Each of the three nations has equal roots that stretch back before the founding of the United States of America. We share, but none of us owns outright, the state, even if from time to time we all wish we could.

We are fortunate that no group is powerful enough to dominate alone. In practice, the country is governed by a shifting and inherently unstable alliance of two out of the three nations. Traditionally, New Romans, pragmatic in orientation, find it easiest to unify in a common cause with either of the other two nations, although occasionally New Athenians and New Israelites have found common cause. And there's not a simple Athenian=liberal, Israelite=conservative pattern either: libertarians are New Athenian conservatives; utopian religious communities are New Israelite liberals. New Romans occupy the whole spectrum as well.

Viewed through this lens, here’s our recent pattern: New Athenians and New Romans united to conquer the Great Depression and World War II. Their alliance could not withstand the philosophical discord and disintegrated over Vietnam and civil rights. Inertia sustained the cause for a while, but by the ascendancy of Ronald Reagan, the foundation had clearly crumbled beyond repair, and a new alliance of Israelite and Roman led the country into a new era, which now too appears to be at an end.

(Some will argue that the Reagan Israelite/Roman alliance is merely suffering a temporary setback, but that’s not the way to bet. The fracturing and realignment is natural, and even if it can be staved off for a while, it can’t be stopped.)

Regardless of your national identification, there’s a lot to like about the well-known 30-year political cycle. Ideas, like fields, need to lie fallow from time to time to maintain healthy crops. A strategy that worked on one set of problems turns into a one-size-fits-all solution, working on the well-known theory that when the only tool you have is a hammer, all problems start to look like nails.

The success and the stability of the system require the three nation tribes to live with one another. The relationship among the three Americas too often resembles something in between a food fight and the Hatfield-McCoy feud.

When we share geography with people whose values we dislike or distrust, we have to accept that they are here, that they are not going anywhere, and that they have a right to be part of the public discourse. Nations that have not been able to recognize and accept their overlapping distant cousins as neighbors inevitably turn to the only logical alternative: get rid of them. While the United States has robust cultural and legal institutions that make such an outcome unlikely, it’s never impossible.

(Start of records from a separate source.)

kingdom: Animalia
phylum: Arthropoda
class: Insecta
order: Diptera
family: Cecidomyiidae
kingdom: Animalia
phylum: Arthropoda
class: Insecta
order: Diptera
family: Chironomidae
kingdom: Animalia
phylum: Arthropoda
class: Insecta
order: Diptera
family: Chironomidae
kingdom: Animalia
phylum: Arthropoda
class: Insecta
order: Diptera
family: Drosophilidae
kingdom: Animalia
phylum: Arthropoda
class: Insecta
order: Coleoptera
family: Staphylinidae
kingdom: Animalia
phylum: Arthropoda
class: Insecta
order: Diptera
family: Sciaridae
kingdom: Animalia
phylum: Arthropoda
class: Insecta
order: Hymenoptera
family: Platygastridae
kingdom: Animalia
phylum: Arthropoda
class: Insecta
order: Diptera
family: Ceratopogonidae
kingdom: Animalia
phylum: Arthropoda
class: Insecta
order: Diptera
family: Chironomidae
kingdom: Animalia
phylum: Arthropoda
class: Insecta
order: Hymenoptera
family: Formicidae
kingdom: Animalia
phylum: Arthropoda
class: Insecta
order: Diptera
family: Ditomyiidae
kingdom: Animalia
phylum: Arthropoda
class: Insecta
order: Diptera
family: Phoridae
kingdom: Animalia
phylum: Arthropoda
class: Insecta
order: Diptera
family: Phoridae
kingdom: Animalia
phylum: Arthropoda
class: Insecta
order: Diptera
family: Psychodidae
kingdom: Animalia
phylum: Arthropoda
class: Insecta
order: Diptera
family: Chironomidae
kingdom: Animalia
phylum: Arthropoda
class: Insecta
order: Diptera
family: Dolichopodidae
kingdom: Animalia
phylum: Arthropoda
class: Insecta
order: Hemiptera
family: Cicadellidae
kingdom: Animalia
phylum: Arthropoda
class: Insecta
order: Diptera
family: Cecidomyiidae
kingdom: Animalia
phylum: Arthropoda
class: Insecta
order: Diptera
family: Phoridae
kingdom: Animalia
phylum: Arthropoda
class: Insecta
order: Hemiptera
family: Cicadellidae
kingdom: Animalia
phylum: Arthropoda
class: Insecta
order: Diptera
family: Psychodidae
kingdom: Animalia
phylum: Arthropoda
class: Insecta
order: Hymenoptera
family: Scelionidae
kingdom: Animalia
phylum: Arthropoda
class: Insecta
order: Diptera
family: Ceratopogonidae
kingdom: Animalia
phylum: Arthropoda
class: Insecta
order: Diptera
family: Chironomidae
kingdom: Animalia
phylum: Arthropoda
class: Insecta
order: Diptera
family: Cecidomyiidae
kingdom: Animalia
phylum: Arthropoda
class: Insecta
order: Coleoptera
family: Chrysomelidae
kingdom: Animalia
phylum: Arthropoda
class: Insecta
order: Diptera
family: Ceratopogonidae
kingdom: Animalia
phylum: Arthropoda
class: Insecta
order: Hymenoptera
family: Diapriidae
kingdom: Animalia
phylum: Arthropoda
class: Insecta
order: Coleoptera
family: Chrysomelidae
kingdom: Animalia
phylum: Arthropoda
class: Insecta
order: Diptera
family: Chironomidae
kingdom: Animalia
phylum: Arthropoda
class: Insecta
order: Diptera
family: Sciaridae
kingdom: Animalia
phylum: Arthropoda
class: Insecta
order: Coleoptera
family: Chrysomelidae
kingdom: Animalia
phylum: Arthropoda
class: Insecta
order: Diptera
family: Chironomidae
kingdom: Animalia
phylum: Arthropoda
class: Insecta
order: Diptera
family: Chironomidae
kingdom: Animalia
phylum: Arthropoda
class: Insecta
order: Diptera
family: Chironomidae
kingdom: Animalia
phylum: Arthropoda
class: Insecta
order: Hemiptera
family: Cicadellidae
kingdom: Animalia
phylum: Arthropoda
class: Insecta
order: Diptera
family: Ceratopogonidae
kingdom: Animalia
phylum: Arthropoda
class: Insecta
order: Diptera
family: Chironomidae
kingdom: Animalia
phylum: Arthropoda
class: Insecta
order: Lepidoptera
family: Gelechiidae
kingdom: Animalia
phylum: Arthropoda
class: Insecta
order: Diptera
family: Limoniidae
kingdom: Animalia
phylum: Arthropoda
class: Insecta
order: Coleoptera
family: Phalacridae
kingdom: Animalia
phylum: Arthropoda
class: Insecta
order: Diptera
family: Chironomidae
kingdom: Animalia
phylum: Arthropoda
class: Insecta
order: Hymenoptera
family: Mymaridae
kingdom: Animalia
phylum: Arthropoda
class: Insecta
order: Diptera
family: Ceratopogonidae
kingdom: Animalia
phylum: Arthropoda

When I was young, my father made a point of paying attention to news sources and ideas he found stupid, repugnant, or just plain wrong. He wanted to make sure he understood them. I know he paid attention; I’ve even known him to change his mind. That's SideWise Thinking.

People who disagree with you can be opponents or enemies. Opponents are people with whom you have opposing interests, but a good relationship (trust, mutual respect.) Opponents keep you on your toes, make you think harder, and often stimulate your best work. Good opponents make your ideas better and your life richer. They can

When respect and trust are absent, opponents turn into enemies, and with enemies, it’s personal and negative. "Keep your friends close; keep your enemies closer" doesn't mean what most people think. Contact provides opportunity, either to find common ground, or to build a better relationship. While success isn't always possible, it's usually worthwhile to make a reasonable effort.